Wood Anemone

  • Scientific name: Anemone nemerosa
  • Family: Buttercup (Ranunculaceae)
  • Found in: Woodland

Wood anemone is one of our first spring flowers. Like many of our native wildflowers, it is also known by many other names: moonflower, wood crowfoot and ‘windflower’, to name a few.

Windflower is directly related to its botanical name derived from the Greek. Greek legend says that Anemos, the Wind, sends his namesakes the Anemones, in the earliest spring days as the heralds of his coming. Other sources claim that the flowers only opened when the wind blew. The second part of the name nemorosa refers to its woodland habitats and derives from the latin ‘nemorosus‘ meaning ‘wooded or covered with trees’.

The wood anemone is poisonous. Although herbalists do not use the plant medicinally nowadays, various parts of this herb used to be recommended for a variety of complaints such as headaches, gout and rheumatism.

Wood anemone are found throughout the UK and in Western Europe, but is absent from much of the Mediterranean. The plant is found in dry deciduous woods, along old hedge banks and occasionally in upland meadows. When wood anemone is found in meadows and hedges, it often indicates the site of a vanished woodland and is sometimes eloquently referred to as a ‘woodland ghost’.

Like many other elements of our woodland flora, such as lesser celandine, wild garlic, bluebell and cuckoo pint, underground storage allows the wood anemone to produce leaves and flowers at the same time, thus enabling it to carry out its annual life-cycle in the few weeks of spring before the shade from the trees above becomes too dense.

It spreads mainly by means of creeping rootstocks, running just below the surface often forming extensive carpets. It flowers from March to May, taking advantage of the early spring sun before the woodland canopy fills in blocking out the light. Once the trees in a wood have rebuilt their spring canopy of leaves, the plant’s flowers wither and fall.

Dataset records:
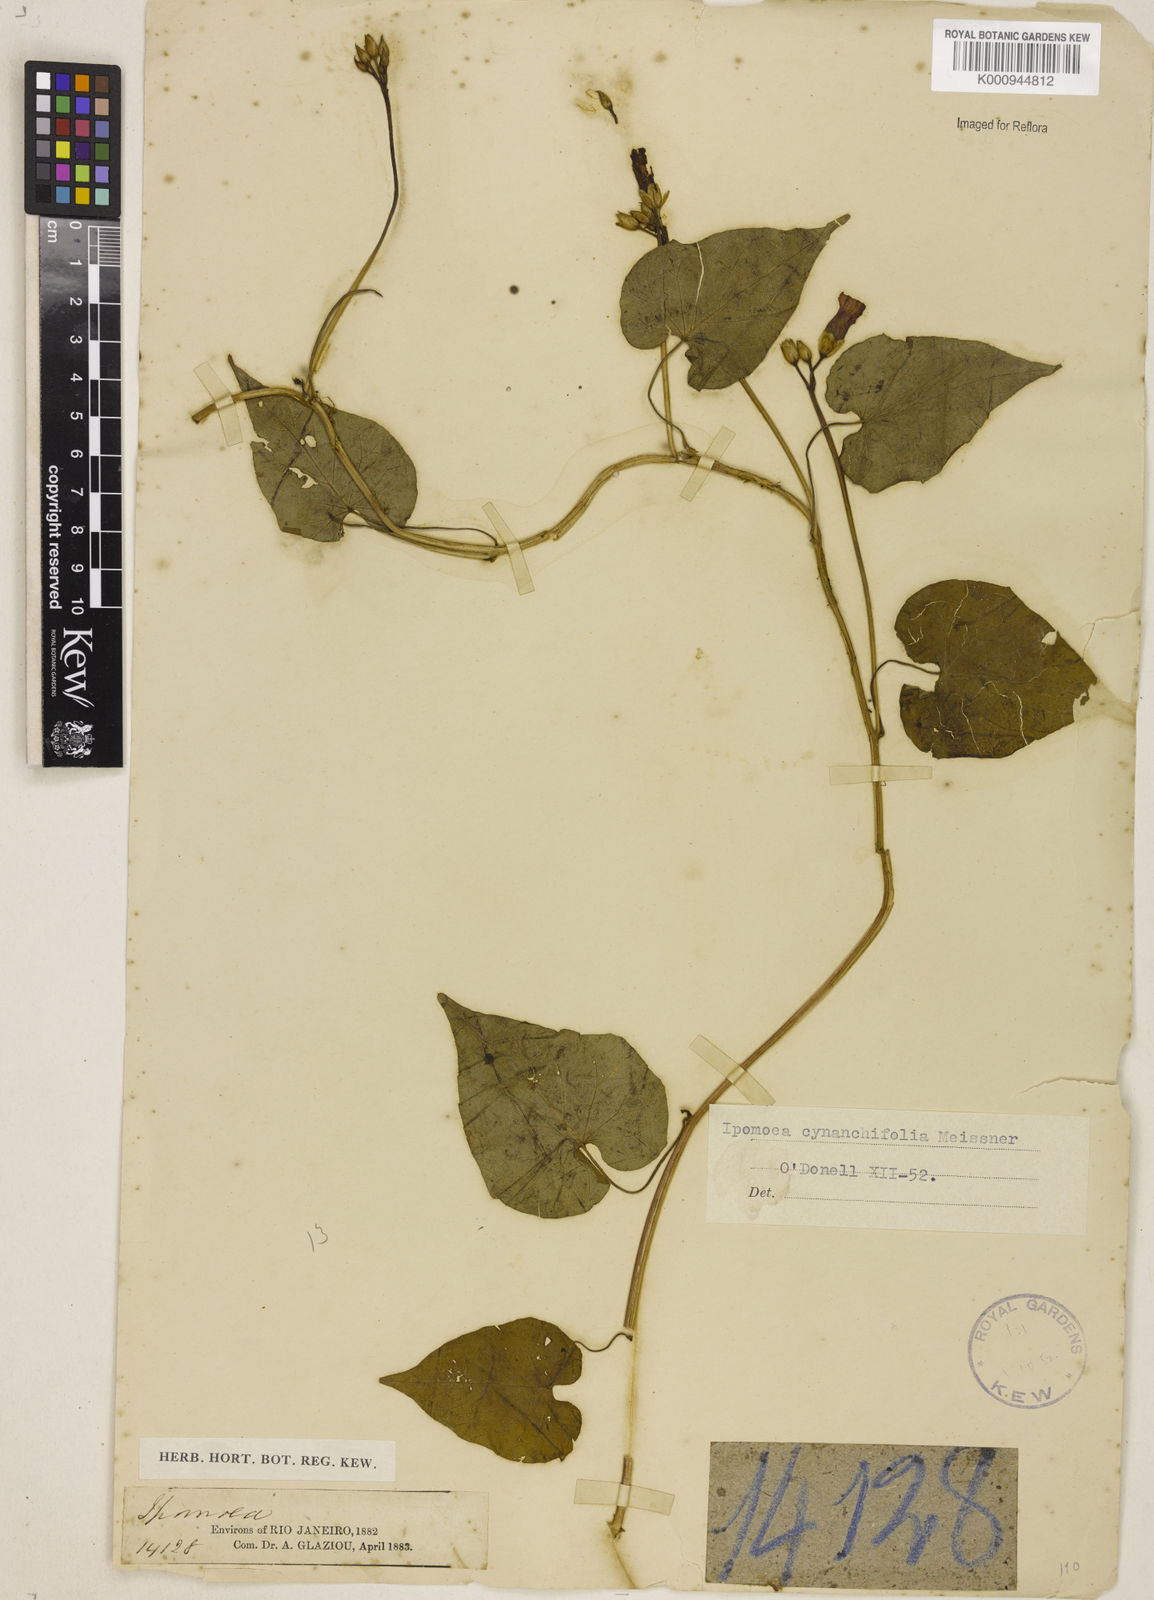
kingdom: Plantae
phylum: Tracheophyta
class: Magnoliopsida
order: Solanales
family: Convolvulaceae
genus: Ipomoea
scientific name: Ipomoea cynanchifolia
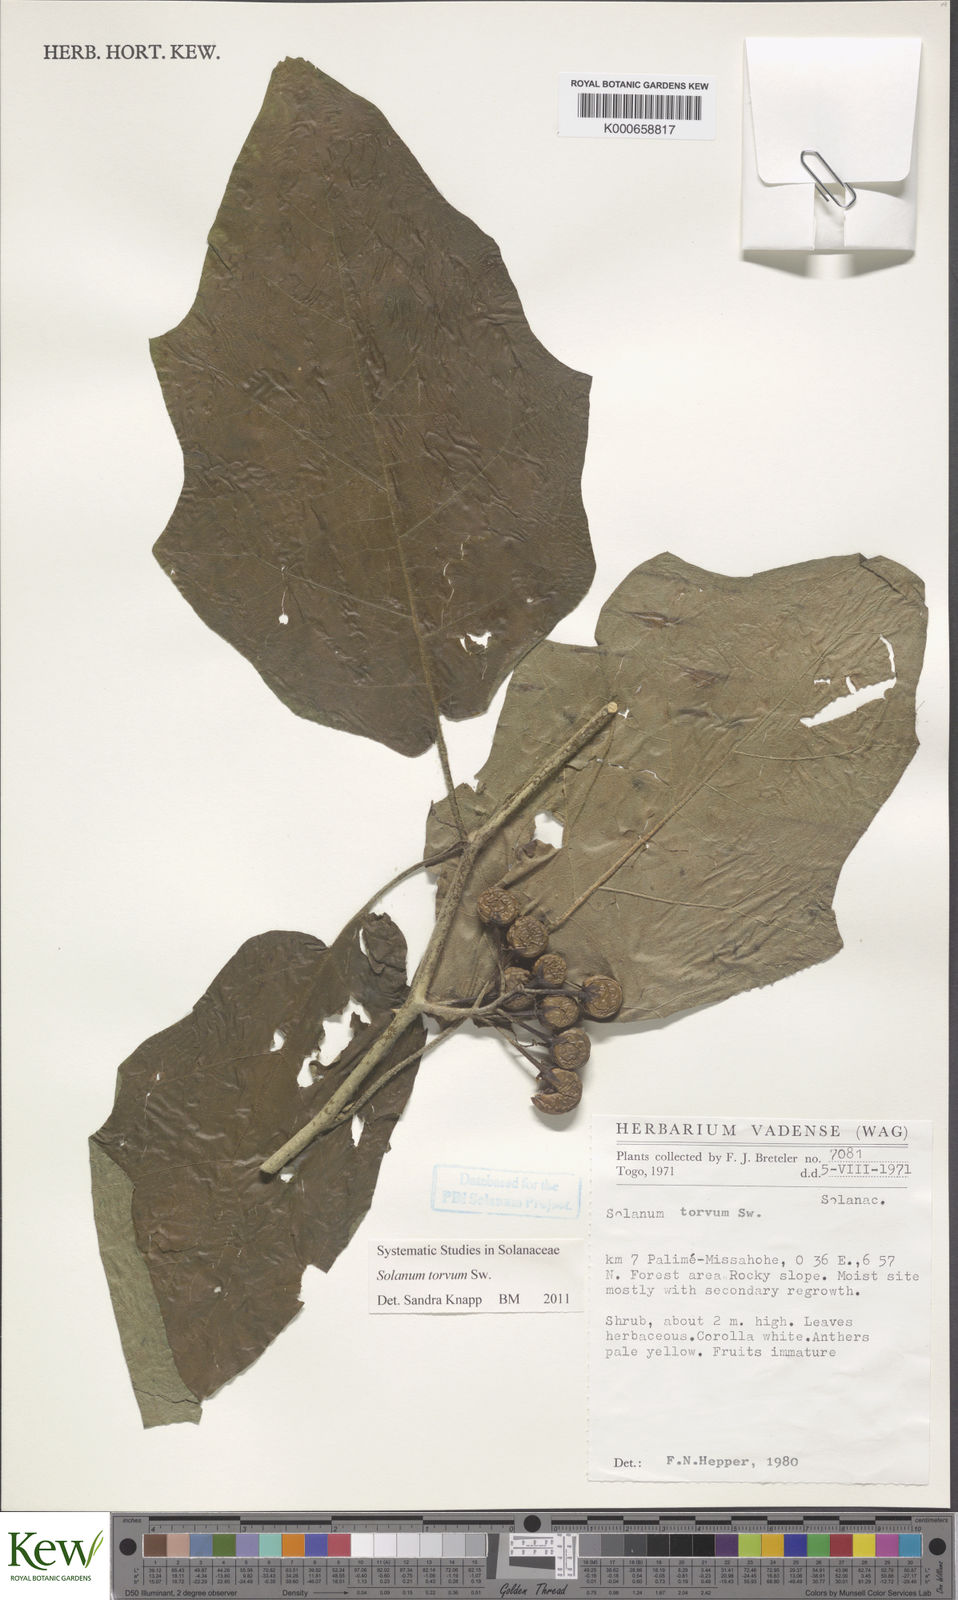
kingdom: Plantae
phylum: Tracheophyta
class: Magnoliopsida
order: Solanales
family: Solanaceae
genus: Solanum
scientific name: Solanum torvum
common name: Turkey berry
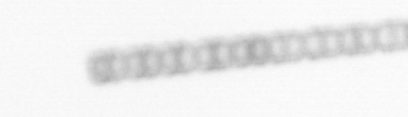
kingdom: Chromista
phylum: Ochrophyta
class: Bacillariophyceae
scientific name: Bacillariophyceae
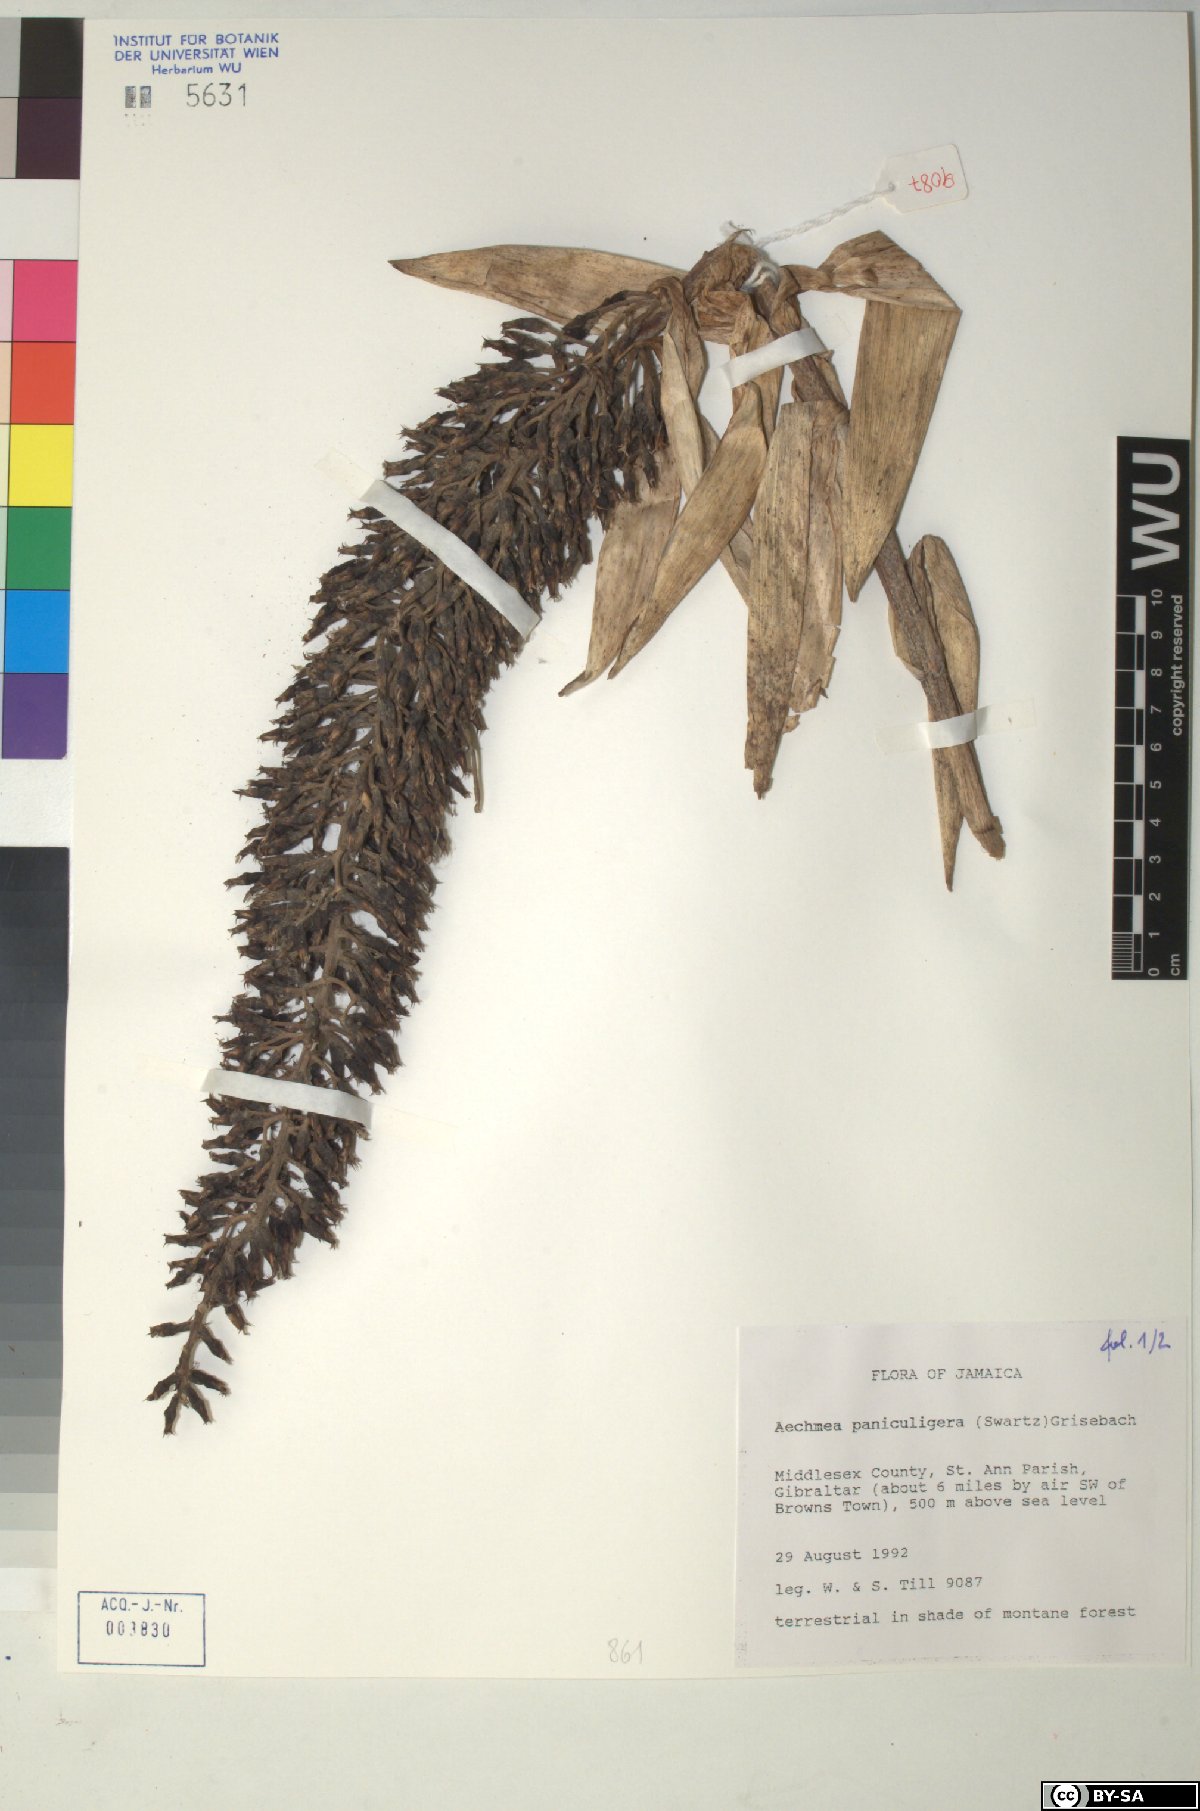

Brief:
In the wood anemone text, what is a wood anemone sometimes called when it grows in meadows and hedges? The data has no connection to the wood anemone text.

Finished exercise:
A "woodland ghost," since it often marks the site of a vanished woodland.